Comparing that to large metropolitan areas with consolidated municipal services, Rosenfeld – himself a former municipal manager – said “there is duplication of services.”

He also suggested people get involved locally, with the town’s Comprehensive Plan Update Committee. That group is reviewing the town’s zoning and will recommend changes to the Town Council. He said they are considering changes to zoning west of the Maine Turnpike, to possibly allow more businesses from Running Hill Road to Exit 42.

And Rosenfeld said business leaders should “help build the best educational system at all levels.”

“We simply can’t skimp on how we fund education and expect to be competitive,” he said.

He also outlined a marketing campaign that is just beginning to pitch development on Haigis Parkway to major developers around the country.

“These are people who can buy 40 acres anywhere in the country,” he said.

He gave out copies of a professionally designed marketing brochure for “Scarborough’s Professional Gateway,” the marketing name for the area near town's Turnpike exit. The road running through it “will always remain the Haigis Parkway,” Rosenfeld said.

He compared the future of the Haigis Parkway area with Research Triangle Park in North Carolina and the Route 128 technology corridor outside Boston, saying he wants to draw “cutting-edge research centers,” “precision manufacturing” and “world-class hospitality ventures” to the area.

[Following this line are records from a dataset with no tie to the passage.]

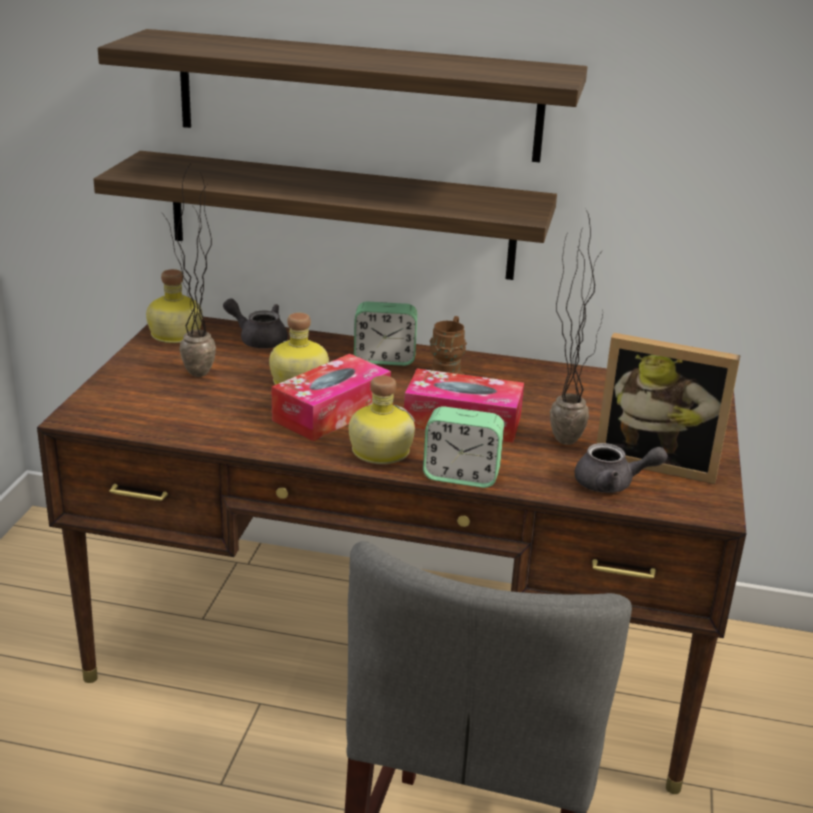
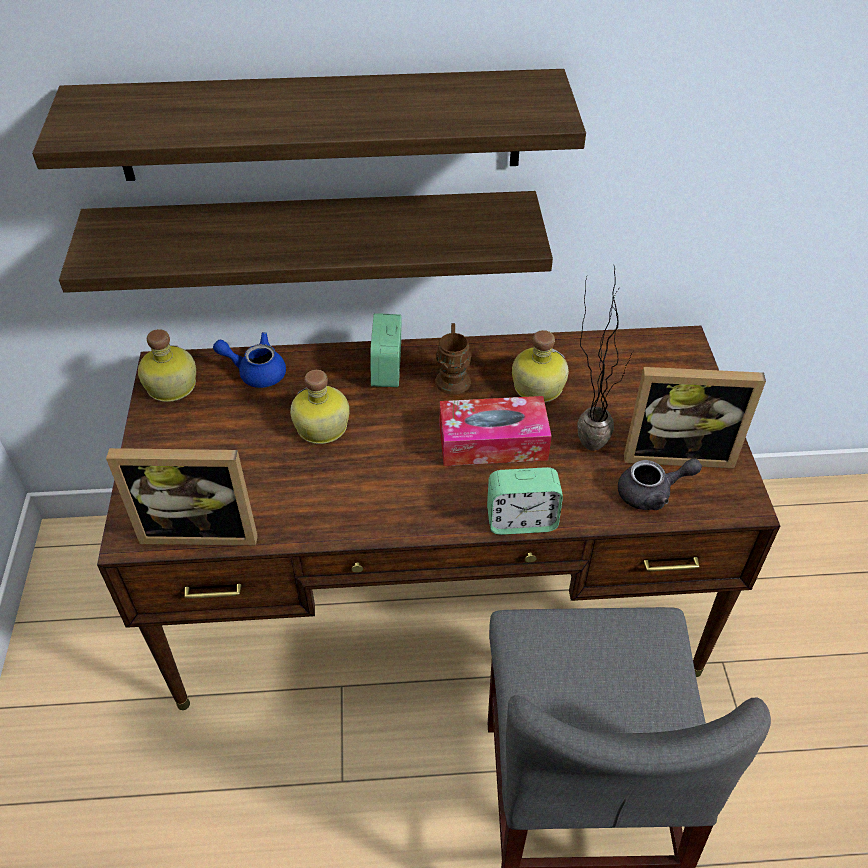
camera: 15 degrees left, 20 degrees up
(145, 422) = (201, 528): none -> picture frame
(194, 379) = (220, 448): potted plant -> none
(258, 339) = (256, 372): grey teapot -> blue teapot
(331, 412) = (370, 462): tissue box -> none
(378, 451) = (435, 506): bottle -> bottle (536, 387)
(384, 359) = (387, 370): alarm clock -> alarm clock turned 105 degrees clockwise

To that end, SEDCO will be distributing more than 70,000 of the brochures locally, in “a national mailing to developers around the country” and at trade shows around the country.

Rosenfeld said the lots on Haigis Parkway, and a few along Payne Road that are also part of the region, will take lots of money to develop, even after the town spent $10 million installing water, sewer, gas and electricity.

Half of that cost is being charged to the landowners in a tax-increment financing district deal Rosenfeld authored and presented to state officials for review. He said they didn’t initially understand what he was proposing, because it had never before been done in Maine.

“The owners are sharing the cost of the infrastructure,” Rosenfeld said.

Two of the parkway’s largest landowners – Linwood Higgins’s Three Diamonds Realty and Scarborough Downs – are suing the town, saying the assessment of fees was done unfairly.

Rosenfeld dismissed concerns that the lawsuits could cause developers to be wary of getting involved, saying, “public-private partnerships are really the way to go.”

While he said “any lawsuit has a negative publicity,” the arrangement as it is “in the long run will pay off.”